CorrectionMethod.BONFERRONI- strict Bonferroni correction which controls the family-wise error rate.
CorrectionMethod.BH - correction by Benjamini-Hochberg: less strict and more powerful correction method which decreases the false discovery rate.
CorrectionMethod.NONE - no correction is used. Even this option is available in ExpAn we strongly recommend to do not neglect the importance of correction for multiple testing and always correct for multiple testing using Benjamini-Hochberg correction, as a default one (as currently set up in ExpAn).

Correction is performed per each statistical test suite, but you can use the correction methods separately by calling benjamini_hochberg(false_discovery_rate, original_p_values) or bonferroni(false_positive_rate, original_p_values) providing corresponding p-values for the correction.

Chi-square test (Multinomial Goodness of Fit Test).¶

In ExpAn we have the possibility to conduct multinomial goodness of fit test (chi-square test). The test is applied when you have one categorical variable from a single population. It is used to determine whether sample data are consistent with a hypothesized distribution (allocation of traffic or split percentage).

This test, in our case, is used to check the variant split based on the claimed percentage. For example, we want 50% of the users to be exposed to control variant (for example, green checkout button) and 50% of the users to be exposed to treatment variant (for example, yellow checkout button). We conduct a random assignment of variants and would like to check whether the random assignment did the right job and we’ve got the correct split of the variants. We would also like to know whether the variant split consistent with the specified percentage after the outlier filtering as well.

The Ho is: the data are consistent with a specified distribution (or the variant split corresponds to the expected percentage) The Ha is: the data are not consistent with a specified distribution (or the variant split do not correspond to the expected percentage) Typically, the null hypothesis (Ho) specifies the proportion of observations at each level of the categorical variable.

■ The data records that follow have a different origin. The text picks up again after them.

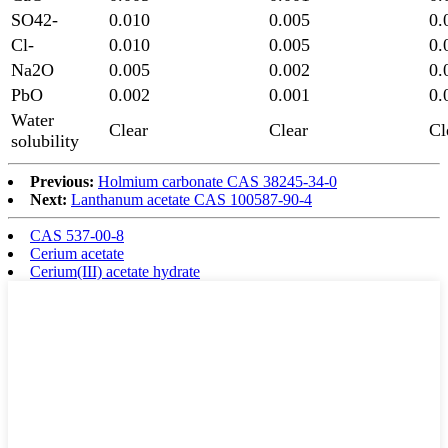
SO42-
0.010
0.005
0.
Cl-
0.010
0.005
0.
Na2O
0.005
0.002
0.
PbO
0.002
0.001
0.
Water
Clear
Clear
Cl
solubility
Previous:
Holmium carbonate CAS 38245-34-0
Next:
Lanthanum acetate CAS 100587-90-4
CAS 537-00-8
Cerium acetate
Cerium(III) acetate hydrate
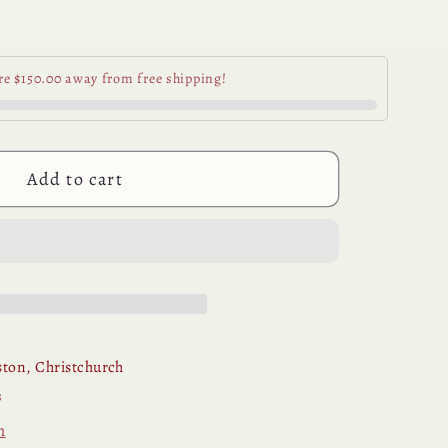
se
y
re $150.00 away from free shipping!
ani
e
Add to cart
ton, Christchurch
s
n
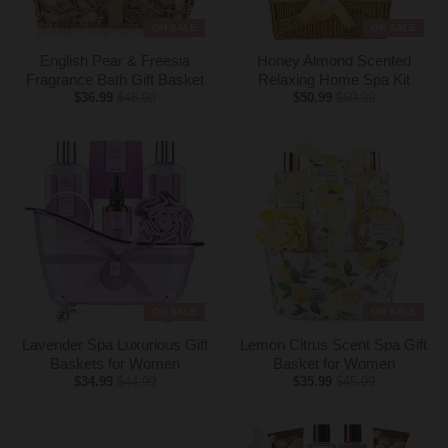
ON SALE
ON SALE
English Pear & Freesia
Honey Almond Scented
Fragrance Bath Gift Basket
Relaxing Home Spa Kit
$36.99
$46.99
$50.99
$60.99
ON SALE
ON SALE
Lavender Spa Luxurious Gift
Lemon Citrus Scent Spa Gift
Baskets for Women
Basket for Women
$34.99
$44.99
$35.99
$45.99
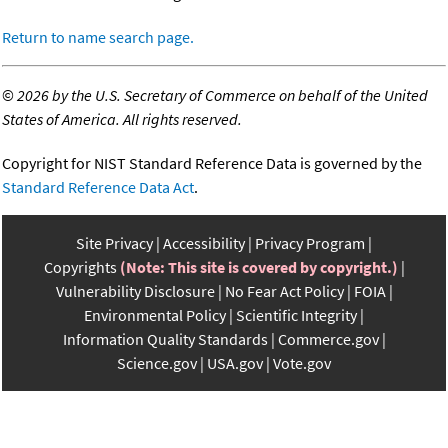
Return to name search page.
©
2026 by the U.S. Secretary of Commerce on behalf of the United
States of America. All rights reserved.
Copyright for NIST Standard Reference Data is governed by the
Standard Reference Data Act
.
Site Privacy
Accessibility
Privacy Program
Copyrights
(Note: This site is covered by copyright.)
Vulnerability Disclosure
No Fear Act Policy
FOIA
Environmental Policy
Scientific Integrity
Information Quality Standards
Commerce.gov
Science.gov
USA.gov
Vote.gov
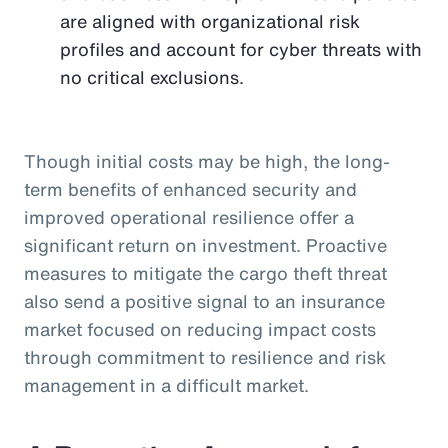
are aligned with organizational risk
profiles and account for cyber threats with
no critical exclusions.
Though initial costs may be high, the long-
term benefits of enhanced security and
improved operational resilience offer a
significant return on investment. Proactive
measures to mitigate the cargo theft threat
also send a positive signal to an insurance
market focused on reducing impact costs
through commitment to resilience and risk
management in a difficult market.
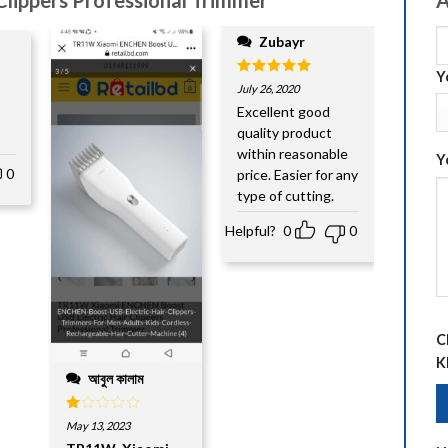
Zubayr
Y
Rated
5
July 26, 2020
out of 5
Excellent good
quality product
within reasonable
Y
0
price. Easier for any
type of cutting.
Helpful?
0
0
C
K
আবুল কালাম
Rated
May 13, 2023
1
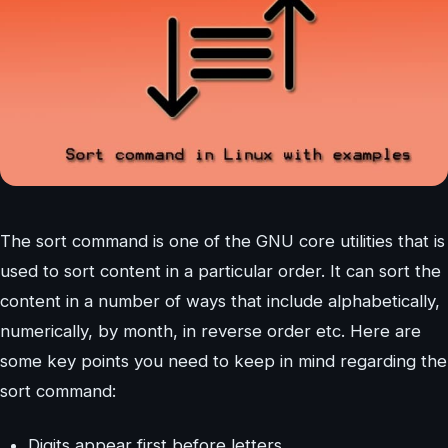
The sort command is one of the GNU core utilities that is
used to sort content in a particular order. It can sort the
content in a number of ways that include alphabetically,
numerically, by month, in reverse order etc. Here are
some key points you need to keep in mind regarding the
sort command:
Digits appear first before letters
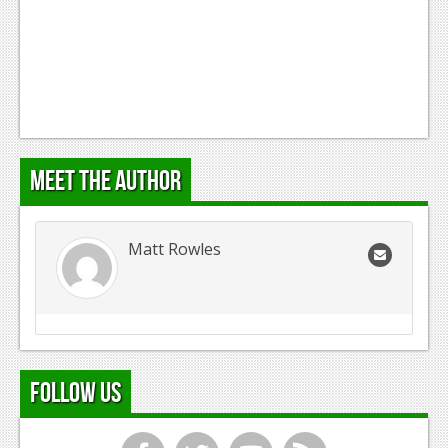
Meet the Author
Matt Rowles
Follow Us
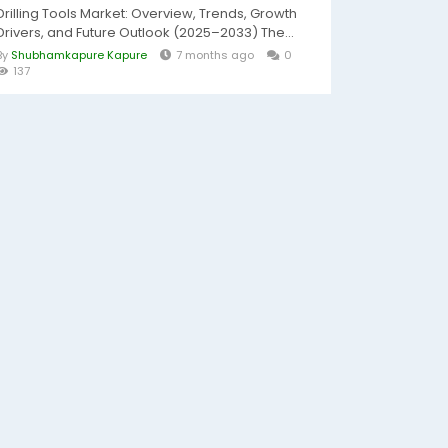
Drilling Tools Market: Overview, Trends, Growth
Drivers, and Future Outlook (2025–2033) The...
By
Shubhamkapure Kapure
7 months ago
0
137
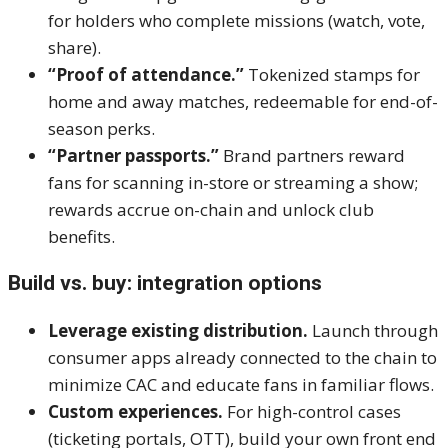
for holders who complete missions (watch, vote,
share).
“Proof of attendance.”
Tokenized stamps for
home and away matches, redeemable for end-of-
season perks.
“Partner passports.”
Brand partners reward
fans for scanning in-store or streaming a show;
rewards accrue on-chain and unlock club
benefits.
Build vs. buy: integration options
Leverage existing distribution.
Launch through
consumer apps already connected to the chain to
minimize CAC and educate fans in familiar flows.
Custom experiences.
For high-control cases
(ticketing portals, OTT), build your own front end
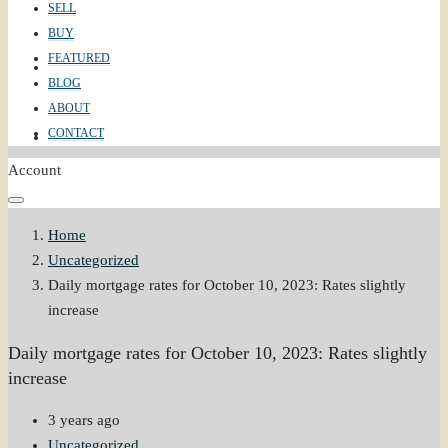
SELL
BUY
FEATURED
ABOUT
BLOG
ABOUT
CONTACT
CONTACT
Account
Home
Uncategorized
Daily mortgage rates for October 10, 2023: Rates slightly
increase
Daily mortgage rates for October 10, 2023: Rates slightly
increase
3 years ago
Uncategorized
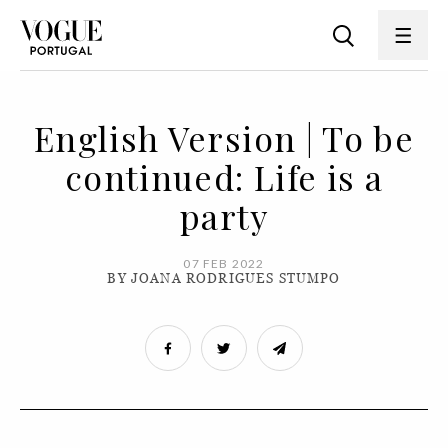
English Version | To be
continued: Life is a
party
07 FEB 2022
BY JOANA RODRIGUES STUMPO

The alternative hypothesis (Ha) is that at least one of the specified proportions is not true.

Multinomial goodness of fit test is described with one intuitive formula:

\[{\chi}^2_{K-1} = \sum_{i=1}^{K} \frac{(O_i - E_i)^2}{E_i}\]

Here \(O\) denotes the observed number of users buckets in bucket \(i\), and \(E\) denotes the expected number of users bucketed in each bucket. \(K\) - overall number of buckets. The statistics capture how much each bucket deviates from the expected value, and the summation captures the overall deviation. Source

We use 0.05 significance level as the default one. We compute p-value - the probability of observing a sample statistics as extreme as the test statistic - and compare it to the significance level. We reject the null hypothesis when the p-value is less than the significance level.

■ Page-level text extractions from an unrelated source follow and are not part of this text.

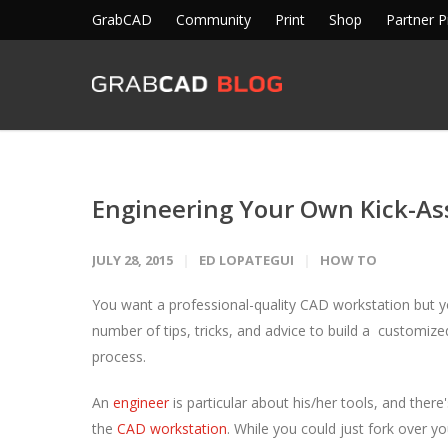
GrabCAD
Community
Print
Shop
Partner 
Engineering Your Own Kick-As
JULY 28, 2015
ED LOPATEGUI
HOW TO
You want a professional-quality CAD workstation but you
number of tips, tricks, and advice to build a customiz
process.
An
engineer
is particular about his/her tools, and the
the
CAD workstation
. While you could just fork over 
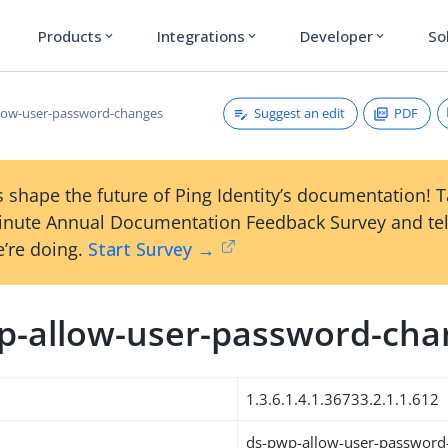
Products
Integrations
Developer
So
expand_more
expand_more
expand_more
Suggest an edit
PDF
low-user-password-changes
 shape the future of Ping Identity’s documentation! 
inute Annual Documentation Feedback Survey and tel
’re doing.
Start Survey →
p-allow-user-password-cha
1.3.6.1.4.1.36733.2.1.1.612
ds-pwp-allow-user-password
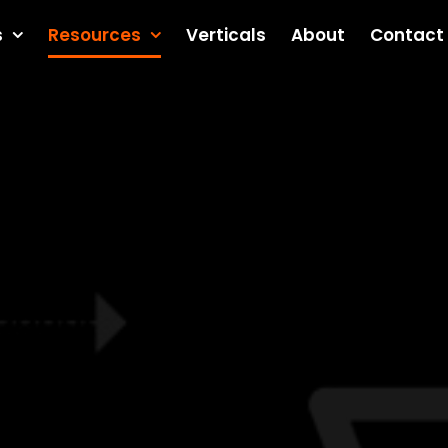
s
Resources
Verticals
About
Contact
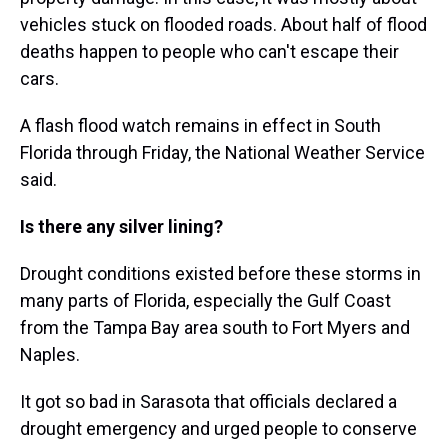
vehicles stuck on flooded roads. About half of flood
deaths happen to people who can't escape their
cars.
A flash flood watch remains in effect in South
Florida through Friday, the National Weather Service
said.
Is there any silver lining?
Drought conditions existed before these storms in
many parts of Florida, especially the Gulf Coast
from the Tampa Bay area south to Fort Myers and
Naples.
It got so bad in Sarasota that officials declared a
drought emergency and urged people to conserve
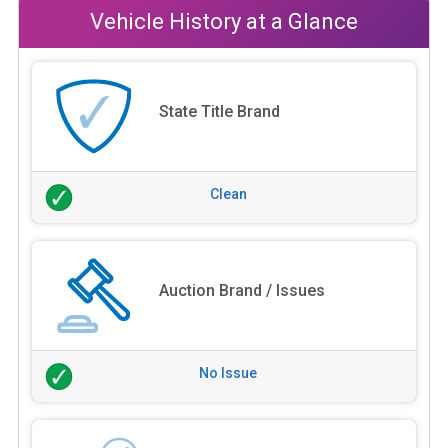
Vehicle History at a Glance
State Title Brand
Clean
Auction Brand / Issues
No Issue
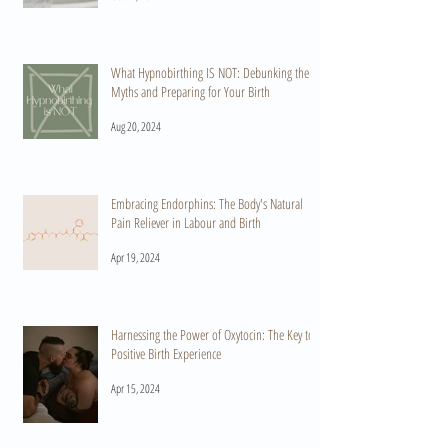
What Hypnobirthing IS NOT: Debunking the
Myths and Preparing for Your Birth
Aug 20, 2024
Embracing Endorphins: The Body's Natural
Pain Reliever in Labour and Birth
Apr 19, 2024
Harnessing the Power of Oxytocin: The Key to a
Positive Birth Experience
Apr 15, 2024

We can use this test to check the correct split for the subgroups as well.

Multiple testing problem for chi-square testing

Since chi-square testing is also a hypothesis testing, you need to keep in mind that multiple chi-square testing brings the problem of increasing of false positives rate described in the previous section. Let say, you want to test the correctness of your variants split 5 times at different times with 0.05 alpha. For 5 tests your alpha is no longer 0.05, but \(1 - (1 - 0.05)^{5} \approx 0.23\). Correction for multiple chi-square testing is needed here. In this case, you can run several chi-square tests and collect p-values, сorrect p-values with one of our correction methods (CorrectionMethod.BONFERRONI, CorrectionMethod.BH) to get new corrected alpha, and make a decision about correctness of the variants splits using that new alpha.